__EXERCISE__: Copy the data below word for word, starting at its first line and ending after the line that contains "0: (849, 726)", with both of those lines included.
══ DATASET
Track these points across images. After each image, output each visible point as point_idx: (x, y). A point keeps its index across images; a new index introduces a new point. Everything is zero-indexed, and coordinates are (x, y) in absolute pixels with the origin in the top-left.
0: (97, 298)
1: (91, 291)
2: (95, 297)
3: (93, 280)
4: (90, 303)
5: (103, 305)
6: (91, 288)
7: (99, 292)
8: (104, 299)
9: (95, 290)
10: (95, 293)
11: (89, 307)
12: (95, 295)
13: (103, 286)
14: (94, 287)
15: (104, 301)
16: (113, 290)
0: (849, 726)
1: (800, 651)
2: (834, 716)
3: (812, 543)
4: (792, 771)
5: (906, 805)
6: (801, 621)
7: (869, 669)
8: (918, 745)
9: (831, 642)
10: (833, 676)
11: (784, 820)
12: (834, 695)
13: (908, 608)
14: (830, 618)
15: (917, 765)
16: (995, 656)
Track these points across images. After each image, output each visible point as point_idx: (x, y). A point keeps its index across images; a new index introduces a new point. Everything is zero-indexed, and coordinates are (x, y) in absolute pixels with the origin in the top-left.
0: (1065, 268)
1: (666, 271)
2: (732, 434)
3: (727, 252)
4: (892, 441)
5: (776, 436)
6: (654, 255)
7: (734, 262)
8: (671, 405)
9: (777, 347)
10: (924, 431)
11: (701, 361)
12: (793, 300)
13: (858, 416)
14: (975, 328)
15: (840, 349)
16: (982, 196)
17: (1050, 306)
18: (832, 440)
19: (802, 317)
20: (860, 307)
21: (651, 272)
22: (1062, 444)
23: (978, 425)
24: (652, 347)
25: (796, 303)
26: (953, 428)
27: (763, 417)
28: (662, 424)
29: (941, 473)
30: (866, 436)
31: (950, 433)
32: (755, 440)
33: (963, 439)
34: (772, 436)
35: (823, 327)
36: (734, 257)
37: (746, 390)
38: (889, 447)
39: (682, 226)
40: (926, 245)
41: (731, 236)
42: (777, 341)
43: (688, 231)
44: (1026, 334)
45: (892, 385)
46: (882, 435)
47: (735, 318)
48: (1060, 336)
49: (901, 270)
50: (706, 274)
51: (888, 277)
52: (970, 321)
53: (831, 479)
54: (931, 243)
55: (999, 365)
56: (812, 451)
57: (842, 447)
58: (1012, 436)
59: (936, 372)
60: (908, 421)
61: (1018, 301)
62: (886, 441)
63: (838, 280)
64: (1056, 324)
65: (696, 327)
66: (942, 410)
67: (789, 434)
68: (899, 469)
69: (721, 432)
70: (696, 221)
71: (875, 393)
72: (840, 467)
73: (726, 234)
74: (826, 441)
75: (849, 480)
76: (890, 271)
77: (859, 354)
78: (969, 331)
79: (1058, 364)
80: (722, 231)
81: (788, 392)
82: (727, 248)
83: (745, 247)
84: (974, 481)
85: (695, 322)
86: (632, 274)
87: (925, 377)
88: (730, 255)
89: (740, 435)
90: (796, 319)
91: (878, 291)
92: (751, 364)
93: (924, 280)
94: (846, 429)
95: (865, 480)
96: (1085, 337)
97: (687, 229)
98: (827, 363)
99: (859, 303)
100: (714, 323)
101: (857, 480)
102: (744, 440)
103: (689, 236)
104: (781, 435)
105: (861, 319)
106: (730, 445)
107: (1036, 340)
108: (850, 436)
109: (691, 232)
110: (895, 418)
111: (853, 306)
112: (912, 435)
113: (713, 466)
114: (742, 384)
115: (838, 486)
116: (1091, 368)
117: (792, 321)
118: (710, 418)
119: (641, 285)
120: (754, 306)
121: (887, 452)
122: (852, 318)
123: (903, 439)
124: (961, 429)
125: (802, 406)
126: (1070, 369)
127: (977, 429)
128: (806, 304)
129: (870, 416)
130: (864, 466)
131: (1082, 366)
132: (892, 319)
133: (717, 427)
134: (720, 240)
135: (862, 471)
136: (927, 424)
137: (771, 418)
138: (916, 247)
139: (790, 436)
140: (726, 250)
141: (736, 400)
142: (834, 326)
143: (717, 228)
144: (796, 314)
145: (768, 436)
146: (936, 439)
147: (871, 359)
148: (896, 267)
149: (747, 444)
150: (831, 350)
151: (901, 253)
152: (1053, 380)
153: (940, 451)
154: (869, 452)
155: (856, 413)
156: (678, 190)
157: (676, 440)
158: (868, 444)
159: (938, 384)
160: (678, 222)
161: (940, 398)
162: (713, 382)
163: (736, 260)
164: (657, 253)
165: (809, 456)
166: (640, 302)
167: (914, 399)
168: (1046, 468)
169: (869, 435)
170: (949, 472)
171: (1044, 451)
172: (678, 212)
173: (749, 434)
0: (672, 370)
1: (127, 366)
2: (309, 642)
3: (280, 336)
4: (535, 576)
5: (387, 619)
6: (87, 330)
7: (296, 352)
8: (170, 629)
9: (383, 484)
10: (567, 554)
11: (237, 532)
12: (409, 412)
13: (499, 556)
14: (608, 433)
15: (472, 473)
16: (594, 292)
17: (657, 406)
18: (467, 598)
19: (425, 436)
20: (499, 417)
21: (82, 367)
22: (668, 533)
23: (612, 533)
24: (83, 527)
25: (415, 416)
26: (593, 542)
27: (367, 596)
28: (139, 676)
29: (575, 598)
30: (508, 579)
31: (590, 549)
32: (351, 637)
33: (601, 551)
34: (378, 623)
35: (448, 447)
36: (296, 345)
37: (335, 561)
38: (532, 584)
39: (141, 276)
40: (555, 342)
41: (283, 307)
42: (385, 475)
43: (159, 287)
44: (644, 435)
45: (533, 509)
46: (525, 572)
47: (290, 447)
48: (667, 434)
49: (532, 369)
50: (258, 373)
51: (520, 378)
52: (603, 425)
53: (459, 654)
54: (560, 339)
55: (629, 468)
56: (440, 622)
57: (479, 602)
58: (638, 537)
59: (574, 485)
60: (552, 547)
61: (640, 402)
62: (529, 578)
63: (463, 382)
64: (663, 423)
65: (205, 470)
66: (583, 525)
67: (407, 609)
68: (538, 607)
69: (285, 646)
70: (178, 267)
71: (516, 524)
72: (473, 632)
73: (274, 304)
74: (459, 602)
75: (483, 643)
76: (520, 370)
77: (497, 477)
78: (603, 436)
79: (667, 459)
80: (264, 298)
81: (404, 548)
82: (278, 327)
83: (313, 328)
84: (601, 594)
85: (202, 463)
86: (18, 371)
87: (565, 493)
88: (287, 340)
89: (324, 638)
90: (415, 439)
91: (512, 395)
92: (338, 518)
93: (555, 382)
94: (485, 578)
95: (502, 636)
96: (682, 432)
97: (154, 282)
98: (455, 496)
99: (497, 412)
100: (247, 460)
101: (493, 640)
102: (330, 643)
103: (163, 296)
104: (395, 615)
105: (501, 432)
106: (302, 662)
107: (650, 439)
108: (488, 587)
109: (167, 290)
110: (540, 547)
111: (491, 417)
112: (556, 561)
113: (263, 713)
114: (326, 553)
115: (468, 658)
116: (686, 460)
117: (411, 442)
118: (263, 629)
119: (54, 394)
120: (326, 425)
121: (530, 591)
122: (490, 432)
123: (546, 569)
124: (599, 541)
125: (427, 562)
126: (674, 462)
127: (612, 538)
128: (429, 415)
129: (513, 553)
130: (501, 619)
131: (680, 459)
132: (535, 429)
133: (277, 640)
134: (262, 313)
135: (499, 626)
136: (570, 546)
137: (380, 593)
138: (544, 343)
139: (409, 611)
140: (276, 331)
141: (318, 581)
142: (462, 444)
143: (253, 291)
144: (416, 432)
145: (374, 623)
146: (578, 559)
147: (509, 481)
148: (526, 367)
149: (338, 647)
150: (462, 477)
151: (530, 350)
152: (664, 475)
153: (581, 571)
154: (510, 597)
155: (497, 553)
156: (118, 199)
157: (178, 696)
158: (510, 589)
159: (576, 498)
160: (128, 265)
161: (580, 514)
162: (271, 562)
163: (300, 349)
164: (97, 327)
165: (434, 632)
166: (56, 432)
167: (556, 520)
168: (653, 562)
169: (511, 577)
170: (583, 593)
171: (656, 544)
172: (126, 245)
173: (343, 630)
════
__ANSWER TO THE PROBLEM__:
Track these points across images. After each image, output each visible point as point_idx: (x, y). A point keeps its index across images; a new index introduces a new point. Everything is zero-indexed, and coordinates are (x, y) in absolute pixels with the origin in the top-left.
0: (97, 298)
1: (91, 291)
2: (95, 297)
3: (93, 280)
4: (90, 303)
5: (103, 305)
6: (91, 288)
7: (99, 292)
8: (104, 299)
9: (95, 290)
10: (95, 293)
11: (89, 307)
12: (95, 295)
13: (103, 286)
14: (94, 287)
15: (104, 301)
16: (113, 290)
0: (849, 726)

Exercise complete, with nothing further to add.